Creating a subculture around symbiotic cultures? That’s precisely what is happening in Western North Carolina’s fast-growing fermented food and beverage industries. Cultivating beneficial microorganisms to yield tasty drinks and foods that benefit the mind, body and spirit is being embraced as a business opportunity by an ever-increasing number of locals.
A trend that started quietly in Asheville a few years ago with success stories like Buchi Kombucha and Green River Picklers is now picking up steam. “There are quite a few other fermenters in town, and I think we’re all just starting to get to know each other,” says Janelle Lucido-Conate, whose business, Our Daily Kraut, specializes in kraut, kimchi and pickles made from locally sourced vegetables and herbs.
She is also in the process of expanding her product line to include ferments she has been making for her own family for years, including hot sauce, pickled carrots and pickled beets. Her favorite kraut flavor, she says, is Just Jalapeño, which uses only six ingredients — organic cabbage, jalapeño peppers, garlic, hot pepper flakes, sea salt and filtered water. Part of what she loves about her business is working with farmers and other local entrepreneurs to source what she needs.
“I think that’s a big part of why it feels good,” Lucido-Conate says. “For me, it’s like I created my dream job. I get to go to the farm and buy produce directly from the farm. I get to buy produce directly from the farmers market and meet people who live here. I get to offer people food that not only do they get to delight in and enjoy but is also going to heal them.”
Shanti Sunshine Volpe, owner of Shanti Elixirs, shares Lucido-Conate’s enthusiasm for collaborating with nearby growers.
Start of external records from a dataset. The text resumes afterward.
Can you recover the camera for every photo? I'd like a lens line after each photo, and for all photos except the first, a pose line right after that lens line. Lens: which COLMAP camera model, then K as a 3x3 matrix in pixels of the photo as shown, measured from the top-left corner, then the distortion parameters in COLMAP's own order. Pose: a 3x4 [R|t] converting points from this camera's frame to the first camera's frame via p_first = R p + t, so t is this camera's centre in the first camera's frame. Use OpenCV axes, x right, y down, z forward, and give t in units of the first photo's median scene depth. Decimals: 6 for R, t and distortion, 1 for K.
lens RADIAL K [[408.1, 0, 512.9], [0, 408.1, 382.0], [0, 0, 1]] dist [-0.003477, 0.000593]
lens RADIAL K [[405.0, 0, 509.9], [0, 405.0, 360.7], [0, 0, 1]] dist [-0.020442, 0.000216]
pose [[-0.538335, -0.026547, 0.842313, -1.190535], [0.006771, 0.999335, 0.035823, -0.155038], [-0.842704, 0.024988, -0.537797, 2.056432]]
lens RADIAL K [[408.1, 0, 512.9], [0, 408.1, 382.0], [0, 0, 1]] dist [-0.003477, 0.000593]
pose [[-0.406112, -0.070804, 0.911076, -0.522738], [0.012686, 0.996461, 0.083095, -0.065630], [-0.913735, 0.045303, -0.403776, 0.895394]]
In making her Shanti-Jun line of jun, a fermented green tea and honey beverage similar to kombucha, she works with Western North Carolina producers including Haw Creek Honey, Jah Works Farm, Bear Necessities Farm, Myseanica Family Farm and Locally Good Farm. She also believes her fellow fermentation entrepreneurs are more friends that foes.
“I had the fortune of going to a kombucha international conference where we talked about competition versus support, and it seems like in the fermented beverage and food industry there’s a lot of support,” says Volpe, whose product is the first locally made jun offering to hit the market in the Asheville area. “I think that there is no need for us to have concerns or anxieties around competition. People will connect with the people and flavors that resonate most with them.”
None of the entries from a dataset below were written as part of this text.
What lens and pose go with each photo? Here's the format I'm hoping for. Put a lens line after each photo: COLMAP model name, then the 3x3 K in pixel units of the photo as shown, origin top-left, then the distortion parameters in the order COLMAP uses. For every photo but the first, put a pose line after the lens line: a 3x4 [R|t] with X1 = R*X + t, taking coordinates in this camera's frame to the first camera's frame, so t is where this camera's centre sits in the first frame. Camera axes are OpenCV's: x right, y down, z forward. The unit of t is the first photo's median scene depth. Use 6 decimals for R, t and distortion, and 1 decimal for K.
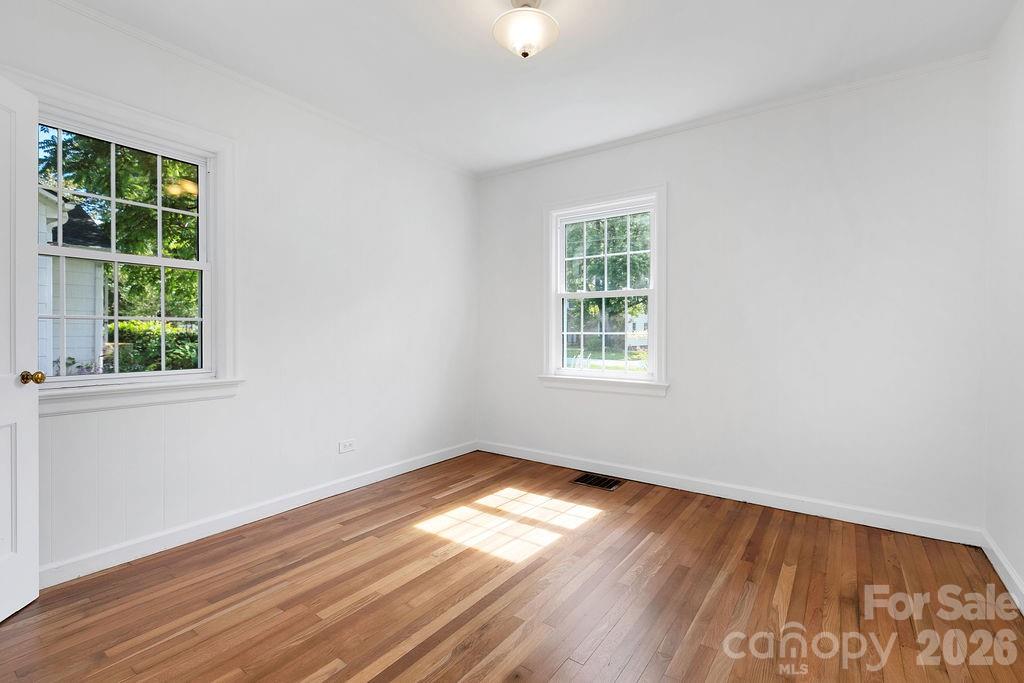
lens RADIAL K [[461.0, 0, 519.4], [0, 461.0, 336.1], [0, 0, 1]] dist [-0.004431, 0.000711]
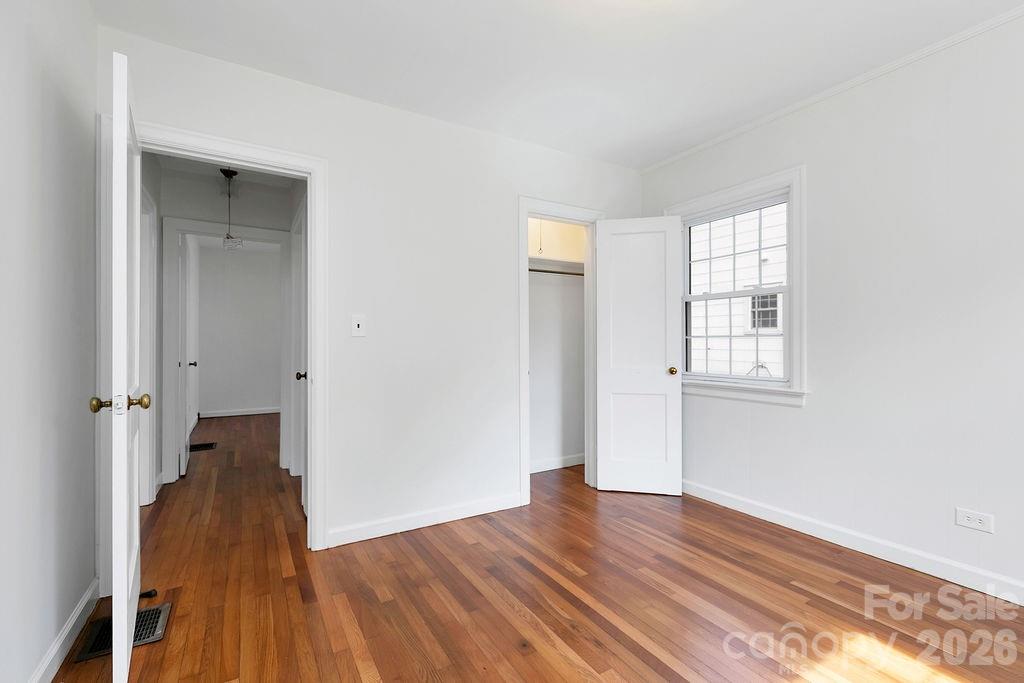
lens RADIAL K [[461.0, 0, 518.5], [0, 461.0, 341.6], [0, 0, 1]] dist [-0.004431, 0.000711]
pose [[-0.410007, -0.006747, -0.912057, 0.711023], [-0.008086, 0.999960, -0.003763, -0.011984], [0.912047, 0.005832, -0.410045, 0.977572]]
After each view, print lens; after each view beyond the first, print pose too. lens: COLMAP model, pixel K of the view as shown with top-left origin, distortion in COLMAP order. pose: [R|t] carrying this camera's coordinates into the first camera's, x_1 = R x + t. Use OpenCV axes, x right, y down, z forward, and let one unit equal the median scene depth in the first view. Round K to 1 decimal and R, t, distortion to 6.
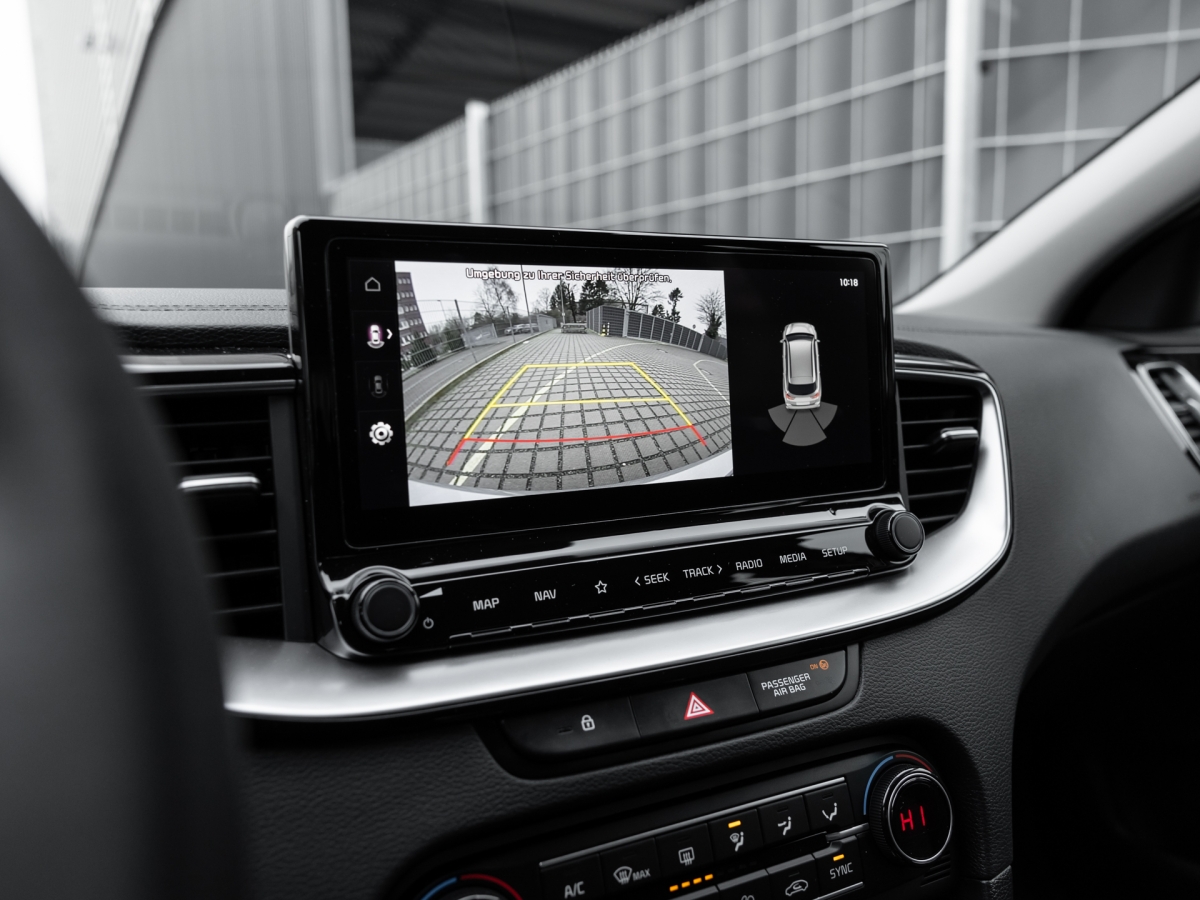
lens RADIAL K [[898.9, 0, 603.9], [0, 898.9, 445.7], [0, 0, 1]] dist [0.006051, 0.002287]
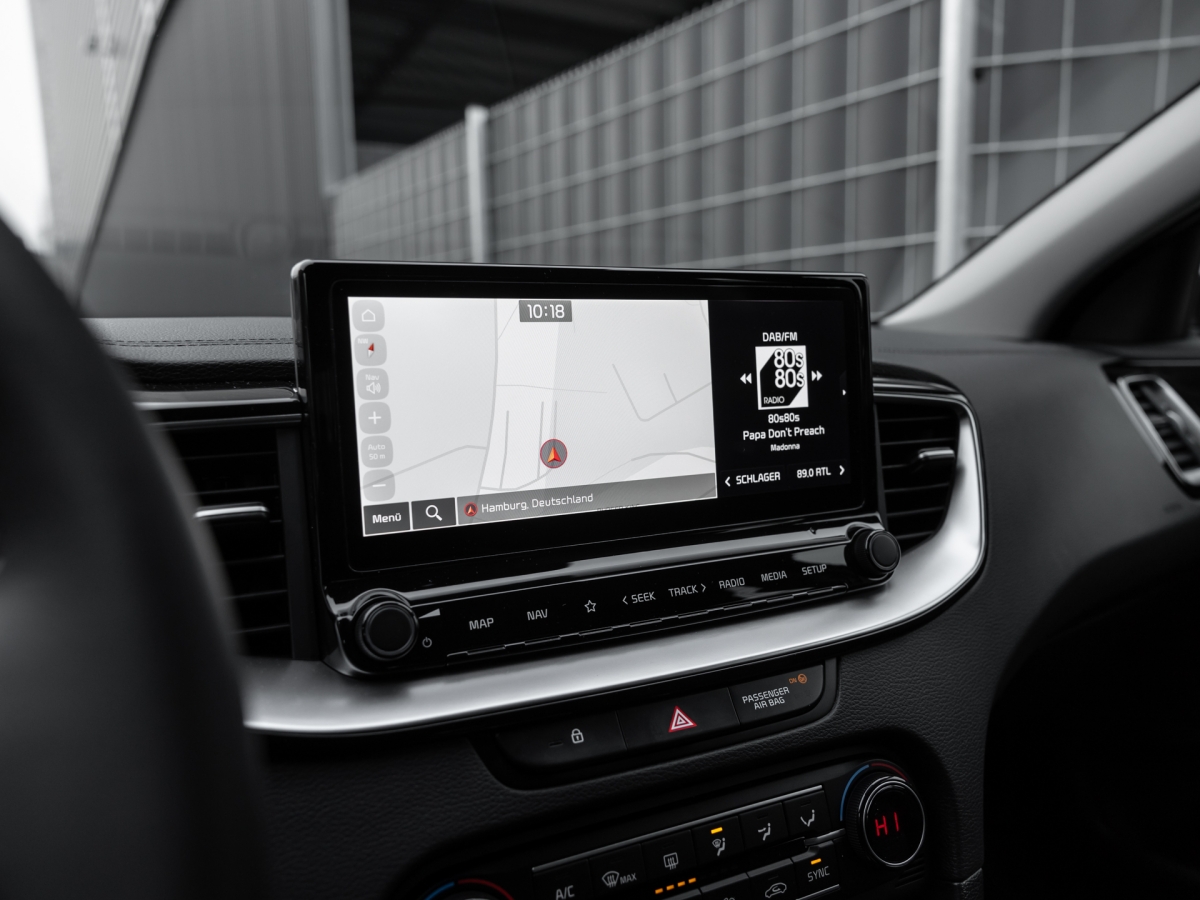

Clare Schwartz, outreach coordinator of the French Broad Food Co-op, says fermented foods and beverages are hot with customers. The shop currently carries three lines of locally made ferments and is working on adding two more kraut vendors. The weekly French Broad Co-op Tailgate Market has its own sauerkraut vendor as well. “It is a more popular food right now,” she says. “I think people are realizing the benefits of the probiotics and the enzymes in there.”
Two product categories are especially in demand at the co-op — kombucha and kimchi. “Krauts have always been popular, but I think the kimchi phenomenon has definitely spiked in the last year for sure,” says Schwartz. Pointing to a cooler in the front of the store, she adds, “We can’t keep kombucha in stock; it’s bizarre. I mean that whole 4-foot cooler is all kombucha.” Among other lines of fermented beverages, the store features the locally made Buchi brand of kombucha as well as products from the Charlotte-based Lenny Boy Brewing Co.
In January, Consumer Reports listed fermented foods as one of the healthiest food trends for 2017. According to the article, “between 2014 and 2016, natural grocery stores saw a 50 percent increase in the sale of probiotics and prebiotics supplements — live bacteria and plant fibers that have been linked to a healthy microbiome. But you can get also get probiotics in fermented foods such as kefir, kimchi, kombucha, sauerkraut and yogurt.”
“People are aware of the benefits of probiotics, but they may not be aware that it’s best to get the probiotics in foods or beverages, and that your body will absorb them more easily, more readily, if you get them from foods and beverages,” says Volpe.
She also points out that some studies show that the microbes in fermented products can offer protection from toxins and disease. “The microflora that live in fermented foods and beverages basically help line the gut flora and protect the gut from pathogens, so you can really boost your immune system and strengthen your body with more antibodies,” she says.
“I just started brewing in September and selling at the farmers market on April 1, and already I’ve had so many people come back to me to say that their digestive system issues are being healed by these fermented beverages and foods, and it just feels really good to be a part of that healing process,” says Volpe, who began brewing Shanti-Jun as an add-on to her essential oils business. She says she has been pleasantly surprised by the new venture’s quick growth.
Shanti-Jun is available at Asheville City Market, West Asheville Tailgate Market and Asheville City Market South and will soon be available on tap at Avenue M. For details, visit shantielixirs.com.
Our Daily Kraut products can be found at Asheville City Market, Asheville City Market South, French Broad Food Co-op outdoor market and store, Hickory Nut Gap Farm Store and online at JanelleLucido.com.